Les dangers du protoxyde d’azote

Publié le par Représentants FCPE Collège André Citroën

L’usage détourné du protoxyde d’azote est un phénomène identifié depuis plusieurs décennies notamment dans le milieu festif. Mais la recrudescence de cet usage, chez des collégiens, lycéens et étudiants avec des consommations répétées, voire quotidiennes, au long cours et en grandes quantités, contribue à expliquer la gravité des dommages signalés plus récemment.

 

Le protoxyde d’azote c’est quoi ?

Le « gaz hilarant » ou « proto », c’est du protoxyde d’azote (molécule : N2O).
Son usage « alimentaire », le gaz est vendu, sous la forme de cartouches (pour les siphons à chantilly par exemple) ou de bonbonnes dans les commerces de proximité (épiceries, supermarchés) et sur internet.

La consommation du protoxyde d’azote présente des risques.

Des risques immédiats : asphyxie par manque d’oxygène, perte de connaissance, brûlure par le froid du gaz expulsé, désorientation, vertiges, chutes notamment.
En cas de consommations répétées et à intervalles rapprochés et / ou à fortes doses, de sévères troubles neurologiques, hématologiques, psychiatriques ou cardiaques peuvent survenir.
La consommation associée à d’autres produits (alcool, drogues) majore les risques.

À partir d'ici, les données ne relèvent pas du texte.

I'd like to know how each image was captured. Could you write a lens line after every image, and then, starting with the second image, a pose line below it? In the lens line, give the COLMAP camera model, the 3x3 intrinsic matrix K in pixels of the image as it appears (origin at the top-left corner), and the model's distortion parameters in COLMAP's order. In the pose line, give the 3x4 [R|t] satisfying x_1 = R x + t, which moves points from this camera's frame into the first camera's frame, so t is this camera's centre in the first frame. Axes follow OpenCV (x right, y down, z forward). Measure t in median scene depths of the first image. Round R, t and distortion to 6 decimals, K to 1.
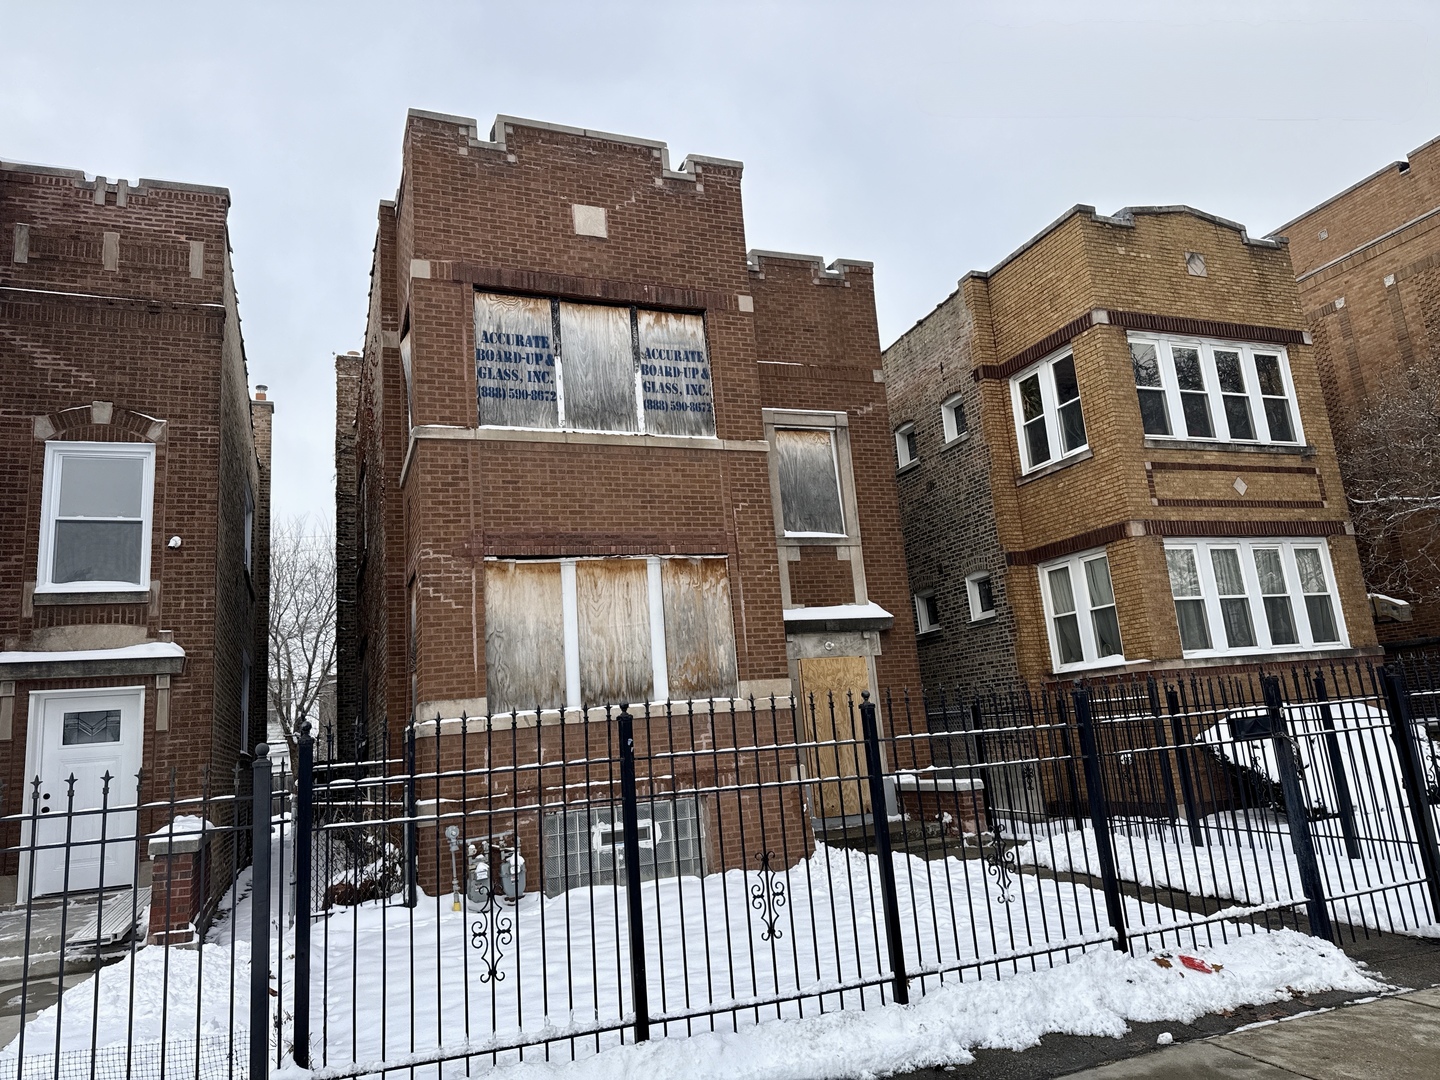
lens RADIAL K [[1028.1, 0, 712.9], [0, 1028.1, 539.9], [0, 0, 1]] dist [0.030230, -0.034771]
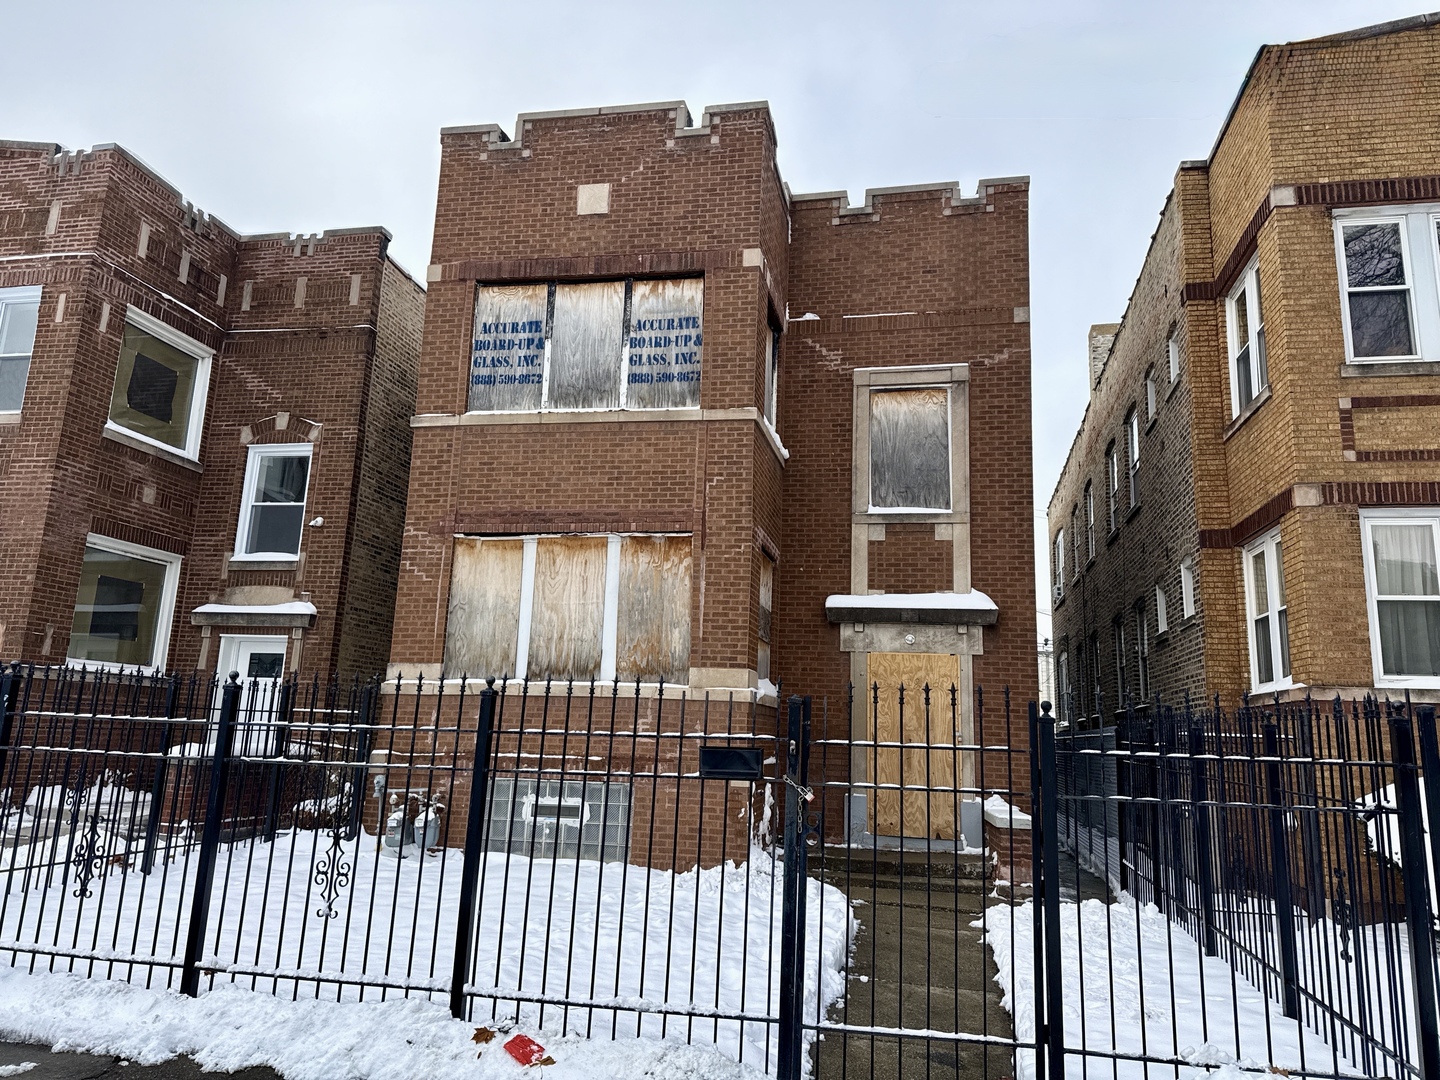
lens RADIAL K [[1028.1, 0, 717.8], [0, 1028.1, 540.9], [0, 0, 1]] dist [0.030230, -0.034771]
pose [[0.827277, 0.005157, -0.561770, 0.556578], [0.006085, 0.999817, 0.018140, 0.005228], [0.561761, -0.018425, 0.827094, 0.237558]]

On me propose du « proto » ou du « gaz hilarant », je fais quoi ?

Je refuse, c’est le seul moyen de ne pas mettre ma santé en danger.

Si j’en consomme je réduis les risques pour moi et les autres :

  • Eviter de consommer debout, car la perte d’équilibre peut faire chuter.
  • Respirer de l’air entre les inhalations de gaz pour éviter l’asphyxie.
  • Ne jamais inhaler en sortie de détonateur, de cartouche ou de siphon car c’est un gaz très froid qui peut provoquer des brûlures.
  • Ne pas multiplier les prises malgré l’effet fugace du produit.
  • Ne pas prendre le volant juste après la prise.
  • Le protoxyde d’azote est inflammable, il faut garder les cartouches éloignées de toute flamme.

En cas de symptômes inhabituels après consommation, en cas d’urgence, prévenir les secours (15 ou 18).

En cas de difficulté à contrôler et à stopper sa consommation, consultez un médecin ou une structure spécialisée dans la prise en charge des addictions, telle qu’une consultation jeunes consommateurs qui propose un service, gratuit et confidentiel, d’accueil, d’écoute, de conseil et, si nécessaire, une orientation (www.drogues-info-service.fr).